Our Story

How it all began


The Safe Space Alliance was founded by artist and LGBTQI+ activist Shannon Novak. It began as an artwork at The Suter Art Gallery in Nelson, New Zealand, in response to the growing need for clearly identifiable safe spaces for LGBTQI+ communities.

The gallery was the first safe space as verified by the Safe Space Alliance, and the Safe Space Alliance logo was installed temporarily on the gallery windows. The idea then spread to the surrounding community in Nelson including Nelson City Council who became a verified safe space, then funded a light art project that projected the Safe Space Alliance logo onto buildings around the city.

The idea then extended to other cities in New Zealand with the help of Auckland’s Britomart Group, then went international.

Safe Space Novak New Zealand

Image: Safe Space (Vision), Shannon Novak. The Suter Art Gallery, Nelson, New Zealand.

The need

New Zealand is relatively progressive in terms of LGBTQI+ rights, but there are still areas that need attention.
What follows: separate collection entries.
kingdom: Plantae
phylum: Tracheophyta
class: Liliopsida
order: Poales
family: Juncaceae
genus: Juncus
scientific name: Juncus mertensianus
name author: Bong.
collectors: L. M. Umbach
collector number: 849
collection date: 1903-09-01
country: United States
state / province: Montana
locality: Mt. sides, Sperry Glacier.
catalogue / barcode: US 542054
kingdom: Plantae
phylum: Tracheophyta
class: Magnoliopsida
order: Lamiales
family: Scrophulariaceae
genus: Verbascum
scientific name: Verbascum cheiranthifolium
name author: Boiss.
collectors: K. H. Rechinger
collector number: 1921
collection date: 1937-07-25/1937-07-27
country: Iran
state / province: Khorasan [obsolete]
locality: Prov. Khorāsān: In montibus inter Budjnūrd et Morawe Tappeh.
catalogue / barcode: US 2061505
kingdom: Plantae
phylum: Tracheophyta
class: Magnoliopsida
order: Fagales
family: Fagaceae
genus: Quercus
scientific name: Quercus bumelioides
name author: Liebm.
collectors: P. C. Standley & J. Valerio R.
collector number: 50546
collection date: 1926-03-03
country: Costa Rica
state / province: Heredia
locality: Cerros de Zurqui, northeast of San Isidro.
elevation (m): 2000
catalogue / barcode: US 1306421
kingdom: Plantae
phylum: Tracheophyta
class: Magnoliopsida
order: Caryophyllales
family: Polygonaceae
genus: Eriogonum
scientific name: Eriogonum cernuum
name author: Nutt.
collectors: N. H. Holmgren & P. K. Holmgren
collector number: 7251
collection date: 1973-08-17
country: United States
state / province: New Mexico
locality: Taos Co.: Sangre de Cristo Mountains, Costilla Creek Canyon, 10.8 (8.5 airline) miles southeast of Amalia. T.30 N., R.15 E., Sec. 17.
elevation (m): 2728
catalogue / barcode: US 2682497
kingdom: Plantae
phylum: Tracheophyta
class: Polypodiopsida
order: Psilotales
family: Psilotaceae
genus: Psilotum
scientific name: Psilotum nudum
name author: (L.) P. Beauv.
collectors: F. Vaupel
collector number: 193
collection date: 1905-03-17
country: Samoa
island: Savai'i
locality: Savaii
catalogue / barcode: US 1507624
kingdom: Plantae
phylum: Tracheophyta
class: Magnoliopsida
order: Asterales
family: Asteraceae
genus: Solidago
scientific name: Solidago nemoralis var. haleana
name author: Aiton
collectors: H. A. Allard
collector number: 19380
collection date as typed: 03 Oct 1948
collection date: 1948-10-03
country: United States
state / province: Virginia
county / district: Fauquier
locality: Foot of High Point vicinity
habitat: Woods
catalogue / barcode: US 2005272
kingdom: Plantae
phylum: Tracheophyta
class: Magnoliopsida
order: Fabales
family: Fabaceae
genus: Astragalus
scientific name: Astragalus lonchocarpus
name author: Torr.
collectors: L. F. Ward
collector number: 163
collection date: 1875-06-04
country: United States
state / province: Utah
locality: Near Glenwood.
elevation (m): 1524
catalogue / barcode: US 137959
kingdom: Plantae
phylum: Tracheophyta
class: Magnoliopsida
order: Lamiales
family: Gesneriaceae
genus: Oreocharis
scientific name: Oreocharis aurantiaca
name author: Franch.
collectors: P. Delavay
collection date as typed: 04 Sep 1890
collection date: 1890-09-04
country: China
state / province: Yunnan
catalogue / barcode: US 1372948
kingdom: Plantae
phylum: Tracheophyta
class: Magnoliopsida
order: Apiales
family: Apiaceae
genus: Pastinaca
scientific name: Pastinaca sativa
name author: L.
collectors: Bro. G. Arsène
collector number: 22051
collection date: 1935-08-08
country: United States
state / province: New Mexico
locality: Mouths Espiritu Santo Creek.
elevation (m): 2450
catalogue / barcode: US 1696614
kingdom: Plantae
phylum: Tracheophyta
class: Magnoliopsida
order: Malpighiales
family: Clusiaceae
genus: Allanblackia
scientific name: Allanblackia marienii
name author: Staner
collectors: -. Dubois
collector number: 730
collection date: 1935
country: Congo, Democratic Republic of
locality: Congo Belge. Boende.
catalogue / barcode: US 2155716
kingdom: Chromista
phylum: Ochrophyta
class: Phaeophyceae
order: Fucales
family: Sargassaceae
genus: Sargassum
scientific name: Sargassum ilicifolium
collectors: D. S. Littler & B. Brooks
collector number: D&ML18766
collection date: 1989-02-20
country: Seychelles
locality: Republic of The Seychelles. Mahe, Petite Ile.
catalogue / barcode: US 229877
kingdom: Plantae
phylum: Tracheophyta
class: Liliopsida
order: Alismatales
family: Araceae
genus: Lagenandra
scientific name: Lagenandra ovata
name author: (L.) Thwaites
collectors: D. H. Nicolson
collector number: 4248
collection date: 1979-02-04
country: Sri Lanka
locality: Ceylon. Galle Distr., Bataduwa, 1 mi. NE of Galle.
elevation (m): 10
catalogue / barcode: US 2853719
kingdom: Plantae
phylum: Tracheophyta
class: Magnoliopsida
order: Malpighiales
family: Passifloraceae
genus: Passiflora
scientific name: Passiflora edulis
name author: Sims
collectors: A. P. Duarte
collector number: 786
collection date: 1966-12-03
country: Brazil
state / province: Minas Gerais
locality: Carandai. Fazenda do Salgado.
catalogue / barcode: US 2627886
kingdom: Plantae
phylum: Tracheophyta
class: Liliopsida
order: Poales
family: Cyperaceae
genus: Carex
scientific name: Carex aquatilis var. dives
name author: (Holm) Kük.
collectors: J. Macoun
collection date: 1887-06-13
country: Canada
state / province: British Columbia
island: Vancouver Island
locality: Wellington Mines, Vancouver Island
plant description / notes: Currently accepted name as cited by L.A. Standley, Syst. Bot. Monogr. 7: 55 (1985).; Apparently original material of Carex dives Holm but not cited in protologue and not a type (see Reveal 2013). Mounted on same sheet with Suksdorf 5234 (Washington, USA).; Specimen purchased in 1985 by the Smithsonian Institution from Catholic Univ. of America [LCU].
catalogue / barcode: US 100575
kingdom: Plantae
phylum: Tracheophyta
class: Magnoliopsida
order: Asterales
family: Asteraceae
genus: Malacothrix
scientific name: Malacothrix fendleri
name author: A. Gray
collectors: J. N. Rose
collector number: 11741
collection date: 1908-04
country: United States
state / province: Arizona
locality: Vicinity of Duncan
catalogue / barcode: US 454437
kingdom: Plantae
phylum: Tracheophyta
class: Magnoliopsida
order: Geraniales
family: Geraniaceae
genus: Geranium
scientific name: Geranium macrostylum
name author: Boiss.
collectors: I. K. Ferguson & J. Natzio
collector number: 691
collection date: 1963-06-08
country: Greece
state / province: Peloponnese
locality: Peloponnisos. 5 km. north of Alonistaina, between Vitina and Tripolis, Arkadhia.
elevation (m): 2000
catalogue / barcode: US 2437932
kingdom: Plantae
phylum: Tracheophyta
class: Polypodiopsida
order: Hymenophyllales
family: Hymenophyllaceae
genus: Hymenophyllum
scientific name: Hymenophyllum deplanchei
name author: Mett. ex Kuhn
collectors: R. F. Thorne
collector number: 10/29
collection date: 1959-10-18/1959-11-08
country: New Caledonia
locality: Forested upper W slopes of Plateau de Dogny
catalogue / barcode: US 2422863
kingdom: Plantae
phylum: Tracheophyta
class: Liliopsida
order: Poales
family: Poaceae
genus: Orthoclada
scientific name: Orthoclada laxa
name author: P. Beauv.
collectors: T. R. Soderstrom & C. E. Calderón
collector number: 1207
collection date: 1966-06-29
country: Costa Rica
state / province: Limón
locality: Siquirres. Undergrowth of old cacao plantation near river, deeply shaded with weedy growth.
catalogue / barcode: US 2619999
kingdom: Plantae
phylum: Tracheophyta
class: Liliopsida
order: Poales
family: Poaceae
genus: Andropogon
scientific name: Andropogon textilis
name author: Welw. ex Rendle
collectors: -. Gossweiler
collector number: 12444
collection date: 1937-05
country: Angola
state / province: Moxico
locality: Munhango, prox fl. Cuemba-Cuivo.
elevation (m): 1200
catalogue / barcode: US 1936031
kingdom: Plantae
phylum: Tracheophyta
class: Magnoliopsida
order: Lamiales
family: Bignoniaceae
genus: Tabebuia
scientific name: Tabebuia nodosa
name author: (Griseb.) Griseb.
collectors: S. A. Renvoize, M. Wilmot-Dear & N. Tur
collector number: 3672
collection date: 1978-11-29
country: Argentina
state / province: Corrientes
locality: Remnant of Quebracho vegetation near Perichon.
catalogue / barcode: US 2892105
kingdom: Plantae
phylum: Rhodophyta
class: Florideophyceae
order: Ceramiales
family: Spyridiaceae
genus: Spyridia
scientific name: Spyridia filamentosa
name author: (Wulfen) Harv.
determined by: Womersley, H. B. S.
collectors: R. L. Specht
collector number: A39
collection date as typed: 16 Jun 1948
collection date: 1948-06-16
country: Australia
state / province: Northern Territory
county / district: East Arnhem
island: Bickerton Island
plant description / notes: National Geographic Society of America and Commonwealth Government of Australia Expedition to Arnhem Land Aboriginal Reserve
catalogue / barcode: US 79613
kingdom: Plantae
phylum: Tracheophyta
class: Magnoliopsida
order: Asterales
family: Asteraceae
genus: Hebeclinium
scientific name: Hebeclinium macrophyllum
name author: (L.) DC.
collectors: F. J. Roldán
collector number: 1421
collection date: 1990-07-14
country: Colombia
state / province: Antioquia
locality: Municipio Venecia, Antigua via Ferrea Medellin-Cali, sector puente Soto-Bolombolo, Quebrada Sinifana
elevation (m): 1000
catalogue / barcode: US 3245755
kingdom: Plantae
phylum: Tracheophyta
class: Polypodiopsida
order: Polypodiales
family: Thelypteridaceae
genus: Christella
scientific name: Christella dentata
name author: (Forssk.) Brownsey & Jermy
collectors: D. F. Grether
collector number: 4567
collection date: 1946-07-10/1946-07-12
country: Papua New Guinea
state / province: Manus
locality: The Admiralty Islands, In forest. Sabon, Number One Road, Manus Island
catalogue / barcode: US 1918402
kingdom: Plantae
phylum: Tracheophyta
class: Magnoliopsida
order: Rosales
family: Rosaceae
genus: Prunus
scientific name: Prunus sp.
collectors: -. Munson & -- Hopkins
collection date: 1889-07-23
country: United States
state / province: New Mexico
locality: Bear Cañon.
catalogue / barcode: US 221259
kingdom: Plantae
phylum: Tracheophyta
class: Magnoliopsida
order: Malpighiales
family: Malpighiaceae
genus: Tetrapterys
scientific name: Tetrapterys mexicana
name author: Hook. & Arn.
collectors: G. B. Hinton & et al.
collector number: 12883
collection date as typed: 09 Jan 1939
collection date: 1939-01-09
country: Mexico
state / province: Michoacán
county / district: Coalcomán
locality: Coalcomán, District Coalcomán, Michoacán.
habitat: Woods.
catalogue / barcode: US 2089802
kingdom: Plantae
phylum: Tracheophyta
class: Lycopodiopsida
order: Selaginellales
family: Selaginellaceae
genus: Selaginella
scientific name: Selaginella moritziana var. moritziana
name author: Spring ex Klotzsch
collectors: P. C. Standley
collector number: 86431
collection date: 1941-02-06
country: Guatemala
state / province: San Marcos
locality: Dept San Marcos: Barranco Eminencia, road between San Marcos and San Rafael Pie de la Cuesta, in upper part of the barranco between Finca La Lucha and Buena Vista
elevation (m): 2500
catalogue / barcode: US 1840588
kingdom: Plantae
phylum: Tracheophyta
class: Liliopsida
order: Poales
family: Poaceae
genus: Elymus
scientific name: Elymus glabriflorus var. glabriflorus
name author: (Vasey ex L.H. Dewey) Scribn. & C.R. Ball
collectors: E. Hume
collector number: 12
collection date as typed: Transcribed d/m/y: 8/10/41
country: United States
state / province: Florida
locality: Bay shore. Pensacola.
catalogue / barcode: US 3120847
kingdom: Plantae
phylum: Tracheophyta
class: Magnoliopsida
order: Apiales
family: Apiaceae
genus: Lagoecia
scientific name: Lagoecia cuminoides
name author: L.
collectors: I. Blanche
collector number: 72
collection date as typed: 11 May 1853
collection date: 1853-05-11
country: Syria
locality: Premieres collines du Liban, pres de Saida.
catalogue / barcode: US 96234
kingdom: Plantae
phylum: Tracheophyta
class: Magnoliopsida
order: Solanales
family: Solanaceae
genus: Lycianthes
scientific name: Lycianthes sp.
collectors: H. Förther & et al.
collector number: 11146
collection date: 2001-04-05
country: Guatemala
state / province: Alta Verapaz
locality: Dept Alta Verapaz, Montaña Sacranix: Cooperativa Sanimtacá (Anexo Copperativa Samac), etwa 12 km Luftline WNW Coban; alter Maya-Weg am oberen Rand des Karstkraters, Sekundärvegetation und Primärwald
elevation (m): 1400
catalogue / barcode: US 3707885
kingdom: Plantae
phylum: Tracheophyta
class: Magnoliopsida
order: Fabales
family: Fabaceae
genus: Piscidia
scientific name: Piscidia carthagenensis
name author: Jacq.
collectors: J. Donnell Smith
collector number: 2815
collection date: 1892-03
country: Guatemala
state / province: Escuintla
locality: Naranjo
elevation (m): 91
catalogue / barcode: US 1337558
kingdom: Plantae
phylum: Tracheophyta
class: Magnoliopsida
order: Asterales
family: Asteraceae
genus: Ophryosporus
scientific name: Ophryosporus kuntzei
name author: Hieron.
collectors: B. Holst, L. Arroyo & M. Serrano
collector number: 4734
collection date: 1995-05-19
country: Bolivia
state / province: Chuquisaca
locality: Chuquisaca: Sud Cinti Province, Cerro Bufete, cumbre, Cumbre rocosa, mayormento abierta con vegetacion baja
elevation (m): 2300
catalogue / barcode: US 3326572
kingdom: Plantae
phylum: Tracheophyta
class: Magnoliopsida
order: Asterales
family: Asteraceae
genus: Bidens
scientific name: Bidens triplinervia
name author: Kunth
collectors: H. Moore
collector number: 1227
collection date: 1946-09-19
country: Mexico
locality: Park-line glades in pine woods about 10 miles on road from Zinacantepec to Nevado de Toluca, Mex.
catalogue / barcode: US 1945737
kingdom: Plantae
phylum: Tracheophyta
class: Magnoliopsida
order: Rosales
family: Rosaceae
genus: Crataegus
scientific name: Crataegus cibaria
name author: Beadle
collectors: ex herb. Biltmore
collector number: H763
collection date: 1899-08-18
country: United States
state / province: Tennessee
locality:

Recent statistics show that LGBTQI+ communities in New Zealand often feel unsafe. In the “Counting Ourselves” report, five out of every seven participants (trans and non-binary) aged 15 and older (71%) reported high or very high psychological distress, compared with only 8% of the general population in New Zealand. In a “Youth2000” report, 57.9% of same or both-sex attracted young people were afraid that someone would hurt or bother them at school. These statistics revealed a growing need for safe spaces for LGBTQI+ communities in New Zealand.

Following further research, it became clear this need wasn’t confined to New Zealand. Many other countries around the world had a similar need and it was then, the Safe Space Alliance went international.

The future

The vision of the Safe Space Alliance is a world where LGBTQI+ communities can freely express themselves without fear and be free from violence, bullying, and hate speech no matter where they are. It will be a world where the LGBTQI+ communities have the same rights as those outside LGBTQI+ communities and same level of acceptance.